Records from a collection
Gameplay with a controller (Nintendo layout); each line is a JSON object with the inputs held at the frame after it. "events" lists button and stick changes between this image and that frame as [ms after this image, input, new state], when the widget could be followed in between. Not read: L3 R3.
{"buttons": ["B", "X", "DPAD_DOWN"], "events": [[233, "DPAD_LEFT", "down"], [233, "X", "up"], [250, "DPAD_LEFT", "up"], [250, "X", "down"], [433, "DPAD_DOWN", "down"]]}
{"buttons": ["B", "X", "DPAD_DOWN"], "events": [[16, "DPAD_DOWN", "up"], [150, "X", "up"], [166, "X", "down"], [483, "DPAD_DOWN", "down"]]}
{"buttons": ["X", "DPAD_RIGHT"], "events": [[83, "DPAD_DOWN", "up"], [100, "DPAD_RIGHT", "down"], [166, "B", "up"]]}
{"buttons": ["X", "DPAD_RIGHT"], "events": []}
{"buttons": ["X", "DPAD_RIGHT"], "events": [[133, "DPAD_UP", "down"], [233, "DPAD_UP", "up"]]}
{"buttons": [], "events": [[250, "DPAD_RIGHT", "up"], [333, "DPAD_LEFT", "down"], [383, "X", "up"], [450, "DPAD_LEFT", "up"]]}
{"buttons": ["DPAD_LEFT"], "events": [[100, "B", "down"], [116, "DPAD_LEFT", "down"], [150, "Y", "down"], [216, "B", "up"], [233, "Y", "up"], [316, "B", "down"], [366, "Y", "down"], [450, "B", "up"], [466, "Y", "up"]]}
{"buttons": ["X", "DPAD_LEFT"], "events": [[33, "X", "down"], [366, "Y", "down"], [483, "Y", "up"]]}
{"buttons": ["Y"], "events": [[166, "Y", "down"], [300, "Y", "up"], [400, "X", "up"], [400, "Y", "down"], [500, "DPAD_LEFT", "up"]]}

- [WHAT YOU WILL DO] Output the records in full, exactly.

- [EXPECTED ANSWER]
Gameplay with a controller (Nintendo layout); each line is a JSON object with the inputs held at the frame after it. "events" lists button and stick changes between this image and that frame as [ms after this image, input, new state], when the widget could be followed in between. Not read: L3 R3.
{"buttons": ["B", "X", "DPAD_DOWN"], "events": [[233, "DPAD_LEFT", "down"], [233, "X", "up"], [250, "DPAD_LEFT", "up"], [250, "X", "down"], [433, "DPAD_DOWN", "down"]]}
{"buttons": ["B", "X", "DPAD_DOWN"], "events": [[16, "DPAD_DOWN", "up"], [150, "X", "up"], [166, "X", "down"], [483, "DPAD_DOWN", "down"]]}
{"buttons": ["X", "DPAD_RIGHT"], "events": [[83, "DPAD_DOWN", "up"], [100, "DPAD_RIGHT", "down"], [166, "B", "up"]]}
{"buttons": ["X", "DPAD_RIGHT"], "events": []}
{"buttons": ["X", "DPAD_RIGHT"], "events": [[133, "DPAD_UP", "down"], [233, "DPAD_UP", "up"]]}
{"buttons": [], "events": [[250, "DPAD_RIGHT", "up"], [333, "DPAD_LEFT", "down"], [383, "X", "up"], [450, "DPAD_LEFT", "up"]]}
{"buttons": ["DPAD_LEFT"], "events": [[100, "B", "down"], [116, "DPAD_LEFT", "down"], [150, "Y", "down"], [216, "B", "up"], [233, "Y", "up"], [316, "B", "down"], [366, "Y", "down"], [450, "B", "up"], [466, "Y", "up"]]}
{"buttons": ["X", "DPAD_LEFT"], "events": [[33, "X", "down"], [366, "Y", "down"], [483, "Y", "up"]]}
{"buttons": ["Y"], "events": [[166, "Y", "down"], [300, "Y", "up"], [400, "X", "up"], [400, "Y", "down"], [500, "DPAD_LEFT", "up"]]}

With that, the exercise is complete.